[Saved entries]
:::::
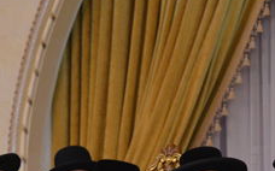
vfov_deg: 2.6
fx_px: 3774
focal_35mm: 504
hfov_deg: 4.2
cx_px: 154
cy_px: 278
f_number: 2.8
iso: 2000
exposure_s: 1/100
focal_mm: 110
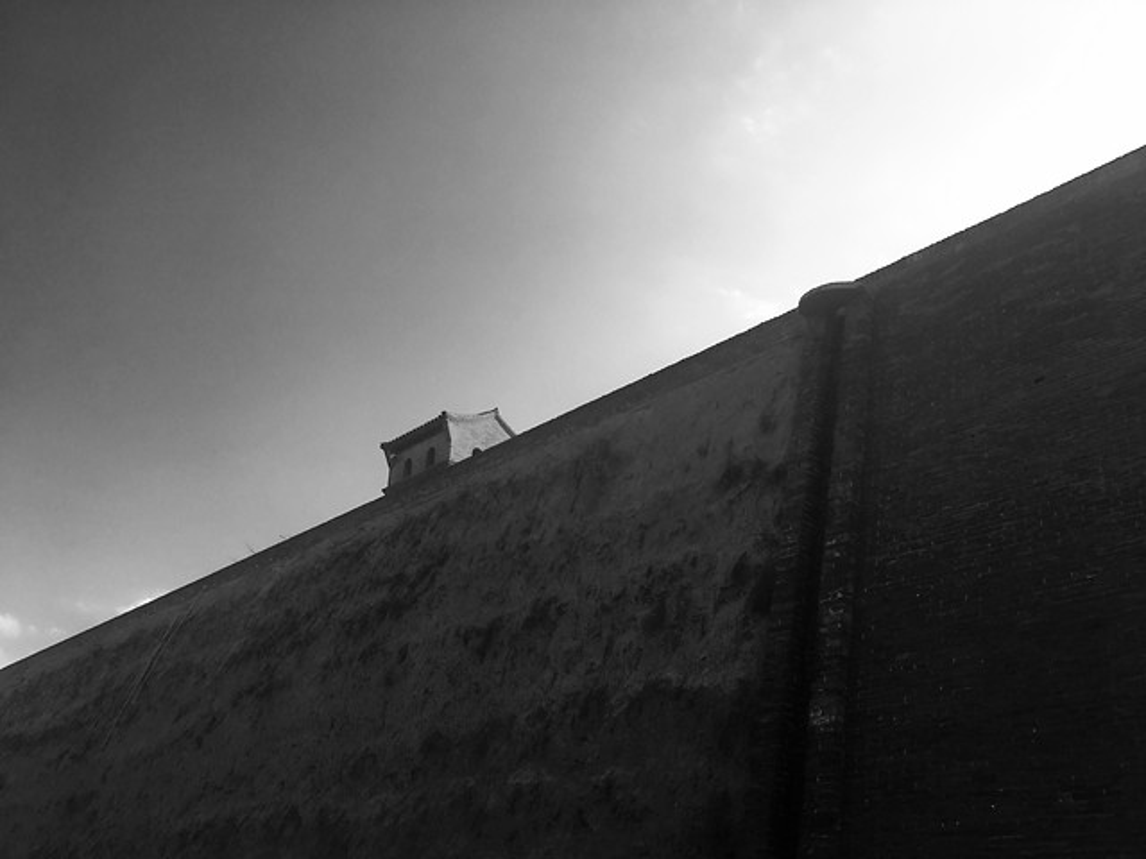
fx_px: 960
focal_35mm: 29
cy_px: 430
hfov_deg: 61.7
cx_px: 573
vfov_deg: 48.2
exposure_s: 1/407
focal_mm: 4.15
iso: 25
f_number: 2.2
:::::
• **Instructions to follow**
Restate word for word only the lines that run from the line holding "f_number: 2.8" to the end of the data, both ends kept, leaving every picture out.

• **Task answer**
f_number: 2.8
iso: 2000
exposure_s: 1/100
focal_mm: 110
fx_px: 960
focal_35mm: 29
cy_px: 430
hfov_deg: 61.7
cx_px: 573
vfov_deg: 48.2
exposure_s: 1/407
focal_mm: 4.15
iso: 25
f_number: 2.2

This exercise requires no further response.